Second, lurking variables tend to create misleading correlations. In the kidney stone case, the severity of the ailment significantly affects each treatment’s success rate. Treatment A might be more effective than Treatment B, but it was used more often for severely large stones. Treatment B, meanwhile, was used more often for the less severe small stones. This might give the impression that Treatment B is more effective, but only because it was used more frequently on less severe cases than Treatment A.
Simpson’s paradox seemingly allows you to draw two contradictory conclusions from the same data. When faced with such a situation, should you use the aggregated or partitioned dataset? It depends on the context of the data and the question you are trying to answer.
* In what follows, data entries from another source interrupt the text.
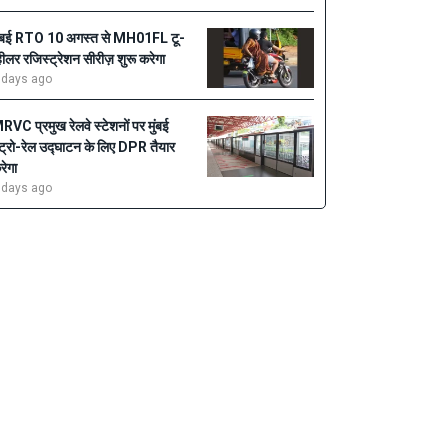
ुंबई RTO 10 अगस्त से MH01FL टू-
्हीलर रजिस्ट्रेशन सीरीज़ शुरू करेगा
 days ago
RVC प्रमुख रेलवे स्टेशनों पर मुंबई
ेट्रो-रेल उद्घाटन के लिए DPR तैयार
रेगा
 days ago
If you are looking at a particular subpopulation, you would likely use the correlations seen in that partitioned section of the data. If you want to assess the entire set, the correlation seen in the total data aggregation is more useful.
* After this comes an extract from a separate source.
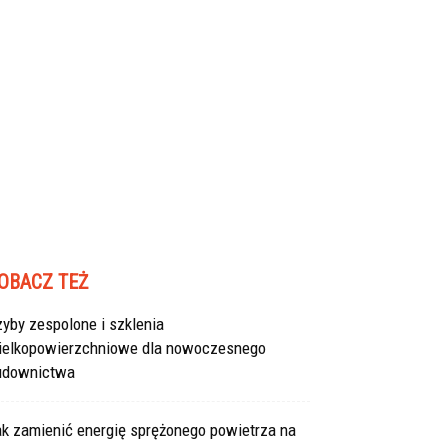
OBACZ TEŻ
yby zespolone i szklenia
ielkopowierzchniowe dla nowoczesnego
udownictwa
ak zamienić energię sprężonego powietrza na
Neglecting to carefully consider the context of the data before drawing conclusions can lead to biased and harmful decision making. A well-known study of Simpson’s paradox looked into admission rates between genders at the University of California, Berkeley. Initial analysis showed that men had higher admission rates than women, which would be considered gender discrimination. However, pooling the data revealed that women tended to apply to more competitive departments with lower overall admission rates, while men applied to less competitive departments with higher overall admission rates. Taking this into consideration, there was actually a slight bias in favor of women in their preferred departments. Had the university based any potential admissions decisions on the initial, biased data, they would have likely unintentionally widened the gap between men and women at their institution.
Simpson’s paradox leads to inaccurate conclusions about the causal links between variables, as shown by the money/happiness example from before. It is critical to isolate the variables and populations of interest in the data before accepting any deductions as fact. Simpson’s paradox emphasizes the importance of rigorous statistical analysis and awareness of bias in decision-making based on complex data.